In February, Rakoff denied the bank's request to overturn the verdict and the request for a new trial. In April, Bank of America asked court to either reverse the judgment in the Hustle case or vacate the judgment and remand the case. If it is remanded, the bank asked Rakoff be removed from the case based on alleged partial public statements he made while the case was pending. When filing the appeal in April, Bank of America claimed that "the trial itself was riddled with errors at both the liability and penalty phases." The bank also claims the federal law under which the government made the claim comes with a penalty of no more than $1.1 million.
In Wednesday's filing, the government reaffirmed its assertion that Countrywide committed fraud by knowingly selling poor-quality mortgage backed securities to the GSEs and misrepresenting the quality of those securities sold.

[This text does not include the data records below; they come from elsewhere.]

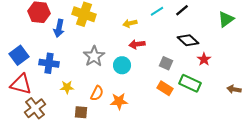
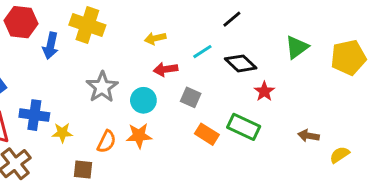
cyan line: (157, 11) -> (202, 52), moved
green triangle: (226, 19) -> (297, 47), moved
blue cross: (49, 63) -> (34, 115), moved
gray square: (166, 63) -> (191, 97), moved
orange star: (119, 101) -> (139, 136), moved

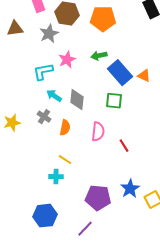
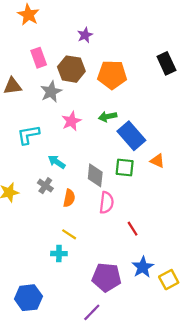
cyan L-shape: (43, 72) -> (28, 135), moved
orange triangle: (144, 76) -> (157, 161), moved
gray diamond: (77, 100) -> (95, 175), moved
red line: (124, 146) -> (133, 229), moved
blue hexagon: (45, 216) -> (28, 298), moved

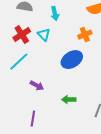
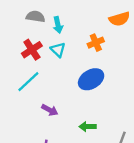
cyan arrow: (55, 14) -> (58, 25), moved
orange cross: (85, 35) -> (96, 43), moved

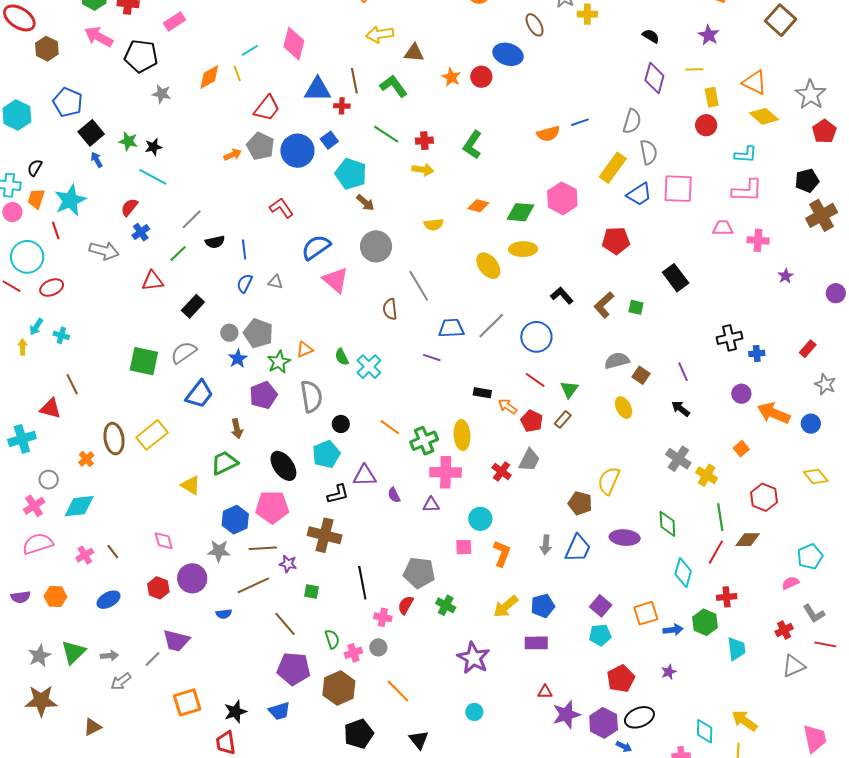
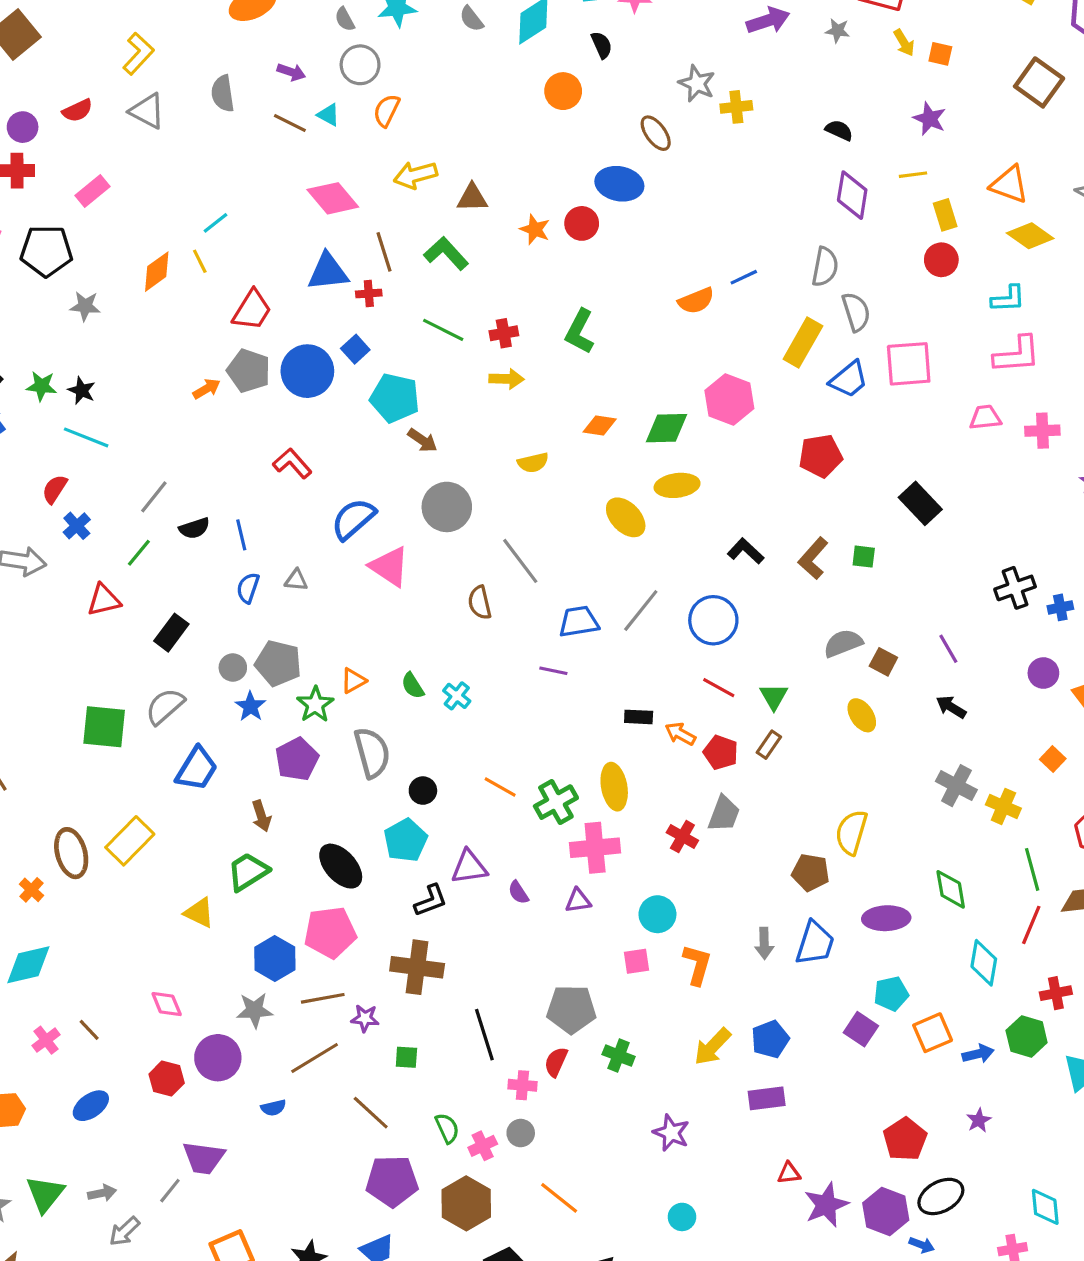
pink diamond: (294, 44) -> (333, 198), moved, turned -48
black star: (153, 147) -> (82, 391), turned -30
cyan cross: (369, 367) -> (457, 696), size x0.7
cyan pentagon: (600, 635) -> (891, 994), moved
purple star: (473, 658) -> (671, 1133), size x0.7

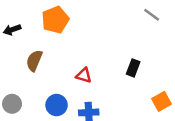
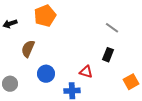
gray line: (152, 15) -> (112, 28), moved
red triangle: (84, 75) -> (86, 72), moved
blue circle: (57, 105) -> (46, 74), moved

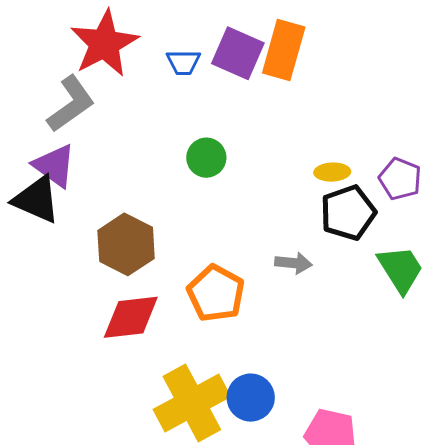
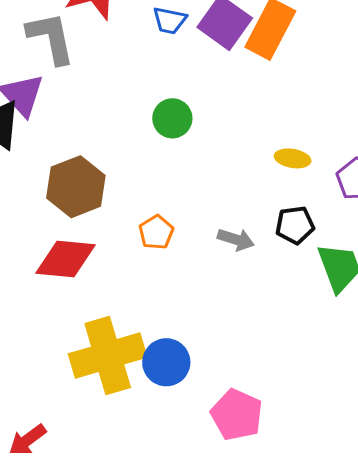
gray L-shape: (71, 104) -> (51, 38), turned -78
black pentagon: (348, 213) -> (295, 225), moved, size x0.7
orange pentagon: (216, 293) -> (156, 232), moved, size x0.6

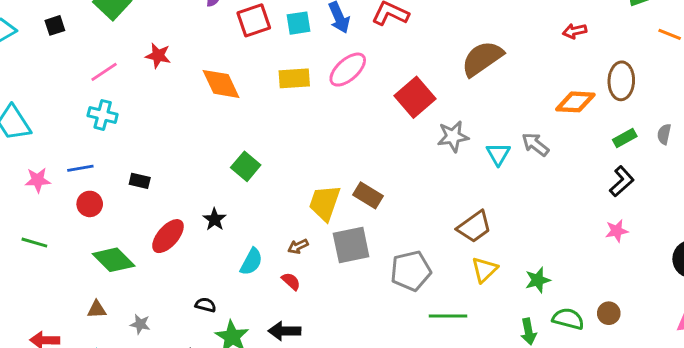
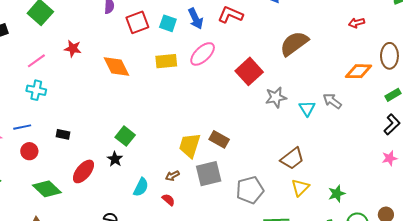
cyan square: (298, 23) -> (168, 23), turned 30
green square: (246, 166) -> (125, 136), moved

Also charged in the case was former Countywide executive Rebecca Mairone, who was accused by the government of pushing the Hustle program against evidence that the loans being made were low-quality. Mairone was found liable by the jury and ordered to pay $1 million. She is appealing the decision; her attorneys contend that there was "insufficient evidence" for the jury to conclude that she knew about the low quality of the loans.
The government's lawsuit against Bank of America was a whistleblower suit originated from former Countrywide executive Edward O'Donnell, who is collecting $57 million for filing the whistleblower suit.
In a separate case, Bank of America agreed to a record $16.65 billion settlement with the Department of Justice in August 2014 over the packaging and selling of toxic residential mortgage-backed securities before the crisis.